--- Your objective ---
No pictures go into the copy. Write out every line below exactly.
──────────
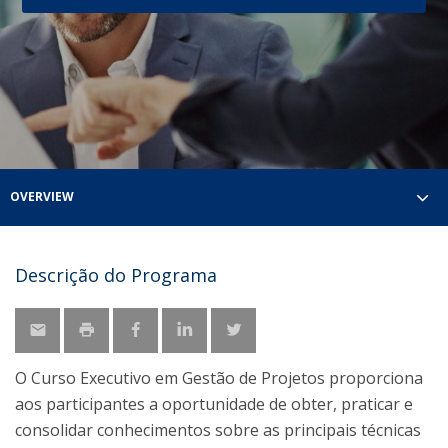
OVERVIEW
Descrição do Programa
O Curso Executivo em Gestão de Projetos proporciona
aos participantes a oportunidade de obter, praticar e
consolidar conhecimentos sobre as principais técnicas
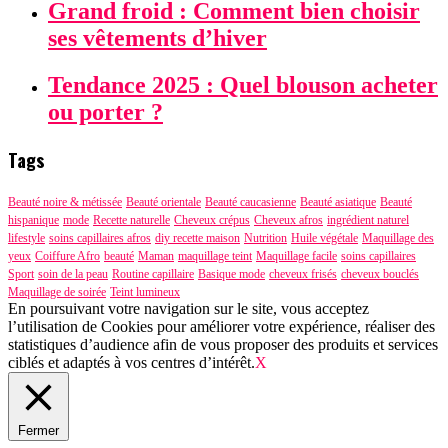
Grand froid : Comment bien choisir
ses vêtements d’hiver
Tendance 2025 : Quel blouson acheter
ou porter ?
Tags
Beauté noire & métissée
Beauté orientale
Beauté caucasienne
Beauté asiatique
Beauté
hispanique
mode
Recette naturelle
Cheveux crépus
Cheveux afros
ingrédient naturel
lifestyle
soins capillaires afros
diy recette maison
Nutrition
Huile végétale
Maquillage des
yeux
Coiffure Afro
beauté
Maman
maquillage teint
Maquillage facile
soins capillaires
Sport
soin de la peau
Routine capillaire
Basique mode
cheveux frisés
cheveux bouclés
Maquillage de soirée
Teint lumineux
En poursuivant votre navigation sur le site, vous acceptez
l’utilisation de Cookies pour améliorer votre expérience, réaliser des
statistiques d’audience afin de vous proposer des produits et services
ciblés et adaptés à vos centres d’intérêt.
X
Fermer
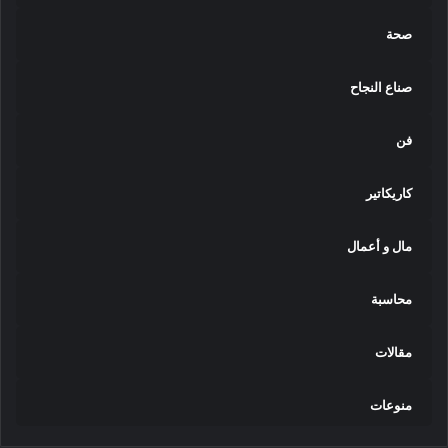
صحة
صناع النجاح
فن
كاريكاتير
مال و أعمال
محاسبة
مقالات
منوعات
──────────
--- Task output ---
OVERVIEW
Descrição do Programa
O Curso Executivo em Gestão de Projetos proporciona
aos participantes a oportunidade de obter, praticar e
consolidar conhecimentos sobre as principais técnicas
Grand froid : Comment bien choisir
ses vêtements d’hiver
Tendance 2025 : Quel blouson acheter
ou porter ?
Tags
Beauté noire & métissée
Beauté orientale
Beauté caucasienne
Beauté asiatique
Beauté
hispanique
mode
Recette naturelle
Cheveux crépus
Cheveux afros
ingrédient naturel
lifestyle
soins capillaires afros
diy recette maison
Nutrition
Huile végétale
Maquillage des
yeux
Coiffure Afro
beauté
Maman
maquillage teint
Maquillage facile
soins capillaires
Sport
soin de la peau
Routine capillaire
Basique mode
cheveux frisés
cheveux bouclés
Maquillage de soirée
Teint lumineux
En poursuivant votre navigation sur le site, vous acceptez
l’utilisation de Cookies pour améliorer votre expérience, réaliser des
statistiques d’audience afin de vous proposer des produits et services
ciblés et adaptés à vos centres d’intérêt.
X
Fermer
صحة
صناع النجاح
فن
كاريكاتير
مال و أعمال
محاسبة
مقالات
منوعات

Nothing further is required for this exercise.